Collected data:
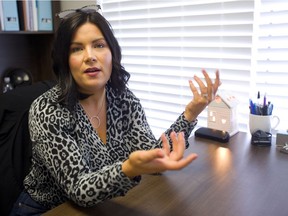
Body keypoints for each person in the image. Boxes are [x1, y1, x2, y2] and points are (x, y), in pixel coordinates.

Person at [9, 5, 221, 216]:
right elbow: (79, 190)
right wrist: (129, 168)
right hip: (48, 210)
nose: (89, 56)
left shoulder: (122, 99)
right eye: (76, 49)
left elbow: (153, 158)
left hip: (100, 204)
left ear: (112, 52)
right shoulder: (48, 109)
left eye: (99, 45)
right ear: (65, 61)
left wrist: (191, 113)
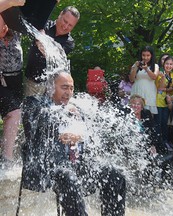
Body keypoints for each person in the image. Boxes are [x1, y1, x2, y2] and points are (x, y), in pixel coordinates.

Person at [21, 71, 126, 215]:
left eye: (71, 88)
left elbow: (93, 134)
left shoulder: (76, 108)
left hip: (77, 165)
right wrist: (62, 111)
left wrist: (80, 136)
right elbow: (35, 122)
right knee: (67, 176)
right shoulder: (33, 103)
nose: (69, 92)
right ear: (51, 87)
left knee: (115, 174)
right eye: (64, 87)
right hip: (48, 167)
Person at [24, 6, 80, 96]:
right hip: (32, 81)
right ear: (60, 14)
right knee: (30, 108)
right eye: (65, 21)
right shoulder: (44, 24)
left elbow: (52, 54)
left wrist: (41, 38)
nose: (65, 26)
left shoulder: (69, 42)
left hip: (53, 86)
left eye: (70, 25)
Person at [0, 15, 23, 166]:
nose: (2, 28)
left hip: (16, 80)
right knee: (14, 112)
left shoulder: (16, 30)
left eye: (3, 24)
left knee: (14, 115)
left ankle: (4, 153)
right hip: (1, 80)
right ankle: (7, 159)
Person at [129, 45, 159, 114]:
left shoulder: (155, 66)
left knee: (148, 117)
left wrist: (147, 69)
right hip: (137, 92)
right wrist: (136, 67)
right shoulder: (135, 64)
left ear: (151, 56)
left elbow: (154, 77)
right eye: (143, 55)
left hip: (149, 95)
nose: (145, 58)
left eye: (148, 55)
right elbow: (131, 79)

◆ Work instructions
Write the records above out again exactly, but not the pictures.

◆ Task response
Body keypoints for each person in the image. Boxes are [x1, y1, x2, y2] and points are (x, y), in pixel coordinates.

Person at [9, 5, 221, 216]:
right elbow: (79, 190)
right wrist: (129, 168)
right hip: (48, 210)
nose: (89, 56)
left shoulder: (122, 99)
right eye: (76, 49)
left elbow: (153, 158)
left hip: (100, 204)
left ear: (112, 52)
right shoulder: (48, 109)
left eye: (99, 45)
right ear: (65, 61)
left wrist: (191, 113)
Body keypoints for each person in the image. Boxes are [x1, y1, x2, y2] and points are (x, y), in pixel coordinates.

Person at [21, 71, 126, 215]:
left eye: (71, 88)
left elbow: (93, 134)
left shoulder: (76, 108)
left hip: (77, 165)
right wrist: (62, 111)
left wrist: (80, 136)
right elbow: (35, 122)
right knee: (67, 176)
right shoulder: (33, 103)
nose: (69, 92)
right ear: (51, 87)
left knee: (115, 174)
right eye: (64, 87)
right hip: (48, 167)
Person at [24, 6, 80, 96]:
right hip: (32, 81)
right ear: (60, 14)
right knee: (30, 108)
right eye: (65, 21)
right shoulder: (44, 24)
left elbow: (52, 54)
left wrist: (41, 38)
nose: (65, 26)
left shoulder: (69, 42)
left hip: (53, 86)
left eye: (70, 25)
Person at [0, 15, 23, 166]:
nose: (2, 28)
left hip: (16, 80)
right knee: (14, 112)
left shoulder: (16, 30)
left eye: (3, 24)
left knee: (14, 115)
left ankle: (4, 153)
right hip: (1, 80)
right ankle: (7, 159)
Person at [129, 45, 159, 114]:
left shoulder: (155, 66)
left knee: (148, 117)
left wrist: (147, 69)
right hip: (137, 92)
right wrist: (136, 67)
right shoulder: (135, 64)
left ear: (151, 56)
left elbow: (154, 77)
right eye: (143, 55)
left hip: (149, 95)
nose: (145, 58)
left eye: (148, 55)
right elbow: (131, 79)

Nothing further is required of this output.